─── Extracted entries
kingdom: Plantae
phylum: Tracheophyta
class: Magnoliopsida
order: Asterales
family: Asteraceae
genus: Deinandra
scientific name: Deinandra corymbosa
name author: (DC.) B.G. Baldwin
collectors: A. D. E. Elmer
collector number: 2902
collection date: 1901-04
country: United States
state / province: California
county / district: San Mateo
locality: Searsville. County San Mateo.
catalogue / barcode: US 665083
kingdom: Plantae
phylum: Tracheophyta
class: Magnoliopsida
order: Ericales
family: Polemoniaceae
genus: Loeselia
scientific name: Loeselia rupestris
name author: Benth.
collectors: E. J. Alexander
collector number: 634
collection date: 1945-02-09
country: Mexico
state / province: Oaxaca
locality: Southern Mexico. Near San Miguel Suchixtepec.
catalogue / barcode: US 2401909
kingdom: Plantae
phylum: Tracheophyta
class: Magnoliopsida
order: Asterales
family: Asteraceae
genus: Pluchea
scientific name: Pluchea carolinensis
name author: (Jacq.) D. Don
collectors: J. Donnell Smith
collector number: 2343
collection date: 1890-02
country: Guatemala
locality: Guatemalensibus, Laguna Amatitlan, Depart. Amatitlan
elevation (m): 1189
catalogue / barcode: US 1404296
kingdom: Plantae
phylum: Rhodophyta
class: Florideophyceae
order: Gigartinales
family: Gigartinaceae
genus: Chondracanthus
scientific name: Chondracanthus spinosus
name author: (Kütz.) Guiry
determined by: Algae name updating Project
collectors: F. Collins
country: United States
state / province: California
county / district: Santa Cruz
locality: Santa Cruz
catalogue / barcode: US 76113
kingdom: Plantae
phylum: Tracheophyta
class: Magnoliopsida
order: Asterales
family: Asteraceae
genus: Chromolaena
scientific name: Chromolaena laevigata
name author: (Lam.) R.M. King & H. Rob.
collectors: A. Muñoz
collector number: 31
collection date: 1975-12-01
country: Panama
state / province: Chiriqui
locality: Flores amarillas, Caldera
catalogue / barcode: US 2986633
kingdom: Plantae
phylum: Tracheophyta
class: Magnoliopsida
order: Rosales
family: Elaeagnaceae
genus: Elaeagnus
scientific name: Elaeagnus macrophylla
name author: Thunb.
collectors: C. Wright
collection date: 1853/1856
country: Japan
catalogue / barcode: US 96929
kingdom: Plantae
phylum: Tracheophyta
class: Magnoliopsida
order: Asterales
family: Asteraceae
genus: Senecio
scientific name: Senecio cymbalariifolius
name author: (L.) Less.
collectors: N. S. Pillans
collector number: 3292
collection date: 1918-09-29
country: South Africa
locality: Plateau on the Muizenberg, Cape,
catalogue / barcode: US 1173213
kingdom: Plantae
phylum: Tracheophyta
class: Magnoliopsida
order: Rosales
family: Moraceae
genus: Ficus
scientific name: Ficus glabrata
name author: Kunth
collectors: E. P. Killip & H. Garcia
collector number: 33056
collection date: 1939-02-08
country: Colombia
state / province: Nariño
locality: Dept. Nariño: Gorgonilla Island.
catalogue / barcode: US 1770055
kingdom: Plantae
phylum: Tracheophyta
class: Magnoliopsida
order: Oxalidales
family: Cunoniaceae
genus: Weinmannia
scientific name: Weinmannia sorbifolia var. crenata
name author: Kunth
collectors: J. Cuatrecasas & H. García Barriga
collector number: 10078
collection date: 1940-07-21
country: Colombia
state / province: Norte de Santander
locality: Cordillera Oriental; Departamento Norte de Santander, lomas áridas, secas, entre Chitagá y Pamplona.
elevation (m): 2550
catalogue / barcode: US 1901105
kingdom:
──────
## [What to work on]
Lay out every line of the items above as a JSON list of strings, with one string per line and blank lines omitted.

## [Correct answer]
[
  "kingdom: Plantae",
  "phylum: Tracheophyta",
  "class: Magnoliopsida",
  "order: Asterales",
  "family: Asteraceae",
  "genus: Deinandra",
  "scientific name: Deinandra corymbosa",
  "name author: (DC.) B.G. Baldwin",
  "collectors: A. D. E. Elmer",
  "collector number: 2902",
  "collection date: 1901-04",
  "country: United States",
  "state / province: California",
  "county / district: San Mateo",
  "locality: Searsville. County San Mateo.",
  "catalogue / barcode: US 665083",
  "kingdom: Plantae",
  "phylum: Tracheophyta",
  "class: Magnoliopsida",
  "order: Ericales",
  "family: Polemoniaceae",
  "genus: Loeselia",
  "scientific name: Loeselia rupestris",
  "name author: Benth.",
  "collectors: E. J. Alexander",
  "collector number: 634",
  "collection date: 1945-02-09",
  "country: Mexico",
  "state / province: Oaxaca",
  "locality: Southern Mexico. Near San Miguel Suchixtepec.",
  "catalogue / barcode: US 2401909",
  "kingdom: Plantae",
  "phylum: Tracheophyta",
  "class: Magnoliopsida",
  "order: Asterales",
  "family: Asteraceae",
  "genus: Pluchea",
  "scientific name: Pluchea carolinensis",
  "name author: (Jacq.) D. Don",
  "collectors: J. Donnell Smith",
  "collector number: 2343",
  "collection date: 1890-02",
  "country: Guatemala",
  "locality: Guatemalensibus, Laguna Amatitlan, Depart. Amatitlan",
  "elevation (m): 1189",
  "catalogue / barcode: US 1404296",
  "kingdom: Plantae",
  "phylum: Rhodophyta",
  "class: Florideophyceae",
  "order: Gigartinales",
  "family: Gigartinaceae",
  "genus: Chondracanthus",
  "scientific name: Chondracanthus spinosus",
  "name author: (Kütz.) Guiry",
  "determined by: Algae name updating Project",
  "collectors: F. Collins",
  "country: United States",
  "state / province: California",
  "county / district: Santa Cruz",
  "locality: Santa Cruz",
  "catalogue / barcode: US 76113",
  "kingdom: Plantae",
  "phylum: Tracheophyta",
  "class: Magnoliopsida",
  "order: Asterales",
  "family: Asteraceae",
  "genus: Chromolaena",
  "scientific name: Chromolaena laevigata",
  "name author: (Lam.) R.M. King & H. Rob.",
  "collectors: A. Muñoz",
  "collector number: 31",
  "collection date: 1975-12-01",
  "country: Panama",
  "state / province: Chiriqui",
  "locality: Flores amarillas, Caldera",
  "catalogue / barcode: US 2986633",
  "kingdom: Plantae",
  "phylum: Tracheophyta",
  "class: Magnoliopsida",
  "order: Rosales",
  "family: Elaeagnaceae",
  "genus: Elaeagnus",
  "scientific name: Elaeagnus macrophylla",
  "name author: Thunb.",
  "collectors: C. Wright",
  "collection date: 1853/1856",
  "country: Japan",
  "catalogue / barcode: US 96929",
  "kingdom: Plantae",
  "phylum: Tracheophyta",
  "class: Magnoliopsida",
  "order: Asterales",
  "family: Asteraceae",
  "genus: Senecio",
  "scientific name: Senecio cymbalariifolius",
  "name author: (L.) Less.",
  "collectors: N. S. Pillans",
  "collector number: 3292",
  "collection date: 1918-09-29",
  "country: South Africa",
  "locality: Plateau on the Muizenberg, Cape,",
  "catalogue / barcode: US 1173213",
  "kingdom: Plantae",
  "phylum: Tracheophyta",
  "class: Magnoliopsida",
  "order: Rosales",
  "family: Moraceae",
  "genus: Ficus",
  "scientific name: Ficus glabrata",
  "name author: Kunth",
  "collectors: E. P. Killip & H. Garcia",
  "collector number: 33056",
  "collection date: 1939-02-08",
  "country: Colombia",
  "state / province: Nariño",
  "locality: Dept. Nariño: Gorgonilla Island.",
  "catalogue / barcode: US 1770055",
  "kingdom: Plantae",
  "phylum: Tracheophyta",
  "class: Magnoliopsida",
  "order: Oxalidales",
  "family: Cunoniaceae",
  "genus: Weinmannia",
  "scientific name: Weinmannia sorbifolia var. crenata",
  "name author: Kunth",
  "collectors: J. Cuatrecasas & H. García Barriga",
  "collector number: 10078",
  "collection date: 1940-07-21",
  "country: Colombia",
  "state / province: Norte de Santander",
  "locality: Cordillera Oriental; Departamento Norte de Santander, lomas áridas, secas, entre Chitagá y Pamplona.",
  "elevation (m): 2550",
  "catalogue / barcode: US 1901105",
  "kingdom:"
]